First there was a stage that I heard about elsewhere, where they put wood chips in the marrying barrels – a process well known in the wine industry, even if it is seen as a little dodgy. [They didn’t use chips – see the comment from John Glaser below] This was quickly stopped by the SWA, who don’t like it when people do strange things and try and call their product whisky, but they carried on the idea by putting whole new wooden barrel staves directly into the barrel, another trick pinched from wine. This was, again, quickly banned and they came up with their latest trick (not mentioned on their website yet, which tells the tale of their run-ins with the SWA) – new barrel ends. Rather than making a whole barrel from new wood, which would have a bit more of an effect than they wanted, they just replaced the ends of the barrels with the new wood, giving the whisky some contact while at the same time not breaking the rules. The folk at Compass Box are smart. And a bit mad. The Spice Tree is a 100% malt blend, currently made up of Clynelish, Teaninch and Dailuaine (I think that’s right on the last one – I had been drinking by then and my hearing was going) and it’s pleasantly spicy, as the name and intention suggest, with a rich sweetness and some woodiness from the new oak.

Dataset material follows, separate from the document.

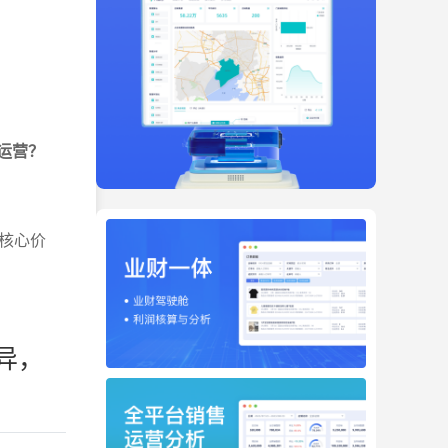
运营？
核心价
异，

It seems that new wood is one of the latest experiments in the whisky world that’s starting to rear its head after a decade long maturation process. Without thinking about the time the whisky has been in the warehouse it almost seems as if the distillers are reacting to the work of people like Compass Box, who are doing interesting things with wood, but after some consideration (as Compass Box are only a decade old) it looks like it’s all part of the long cycle of whisky experimentation. I’m interested to see what other single barrel bottlings appear from new wood but am also intrigued as to what this new flavour might contribute to regular bottlings. Glenmorangie have already made a bit of a splash with Astar, I’m keen to see who’s next.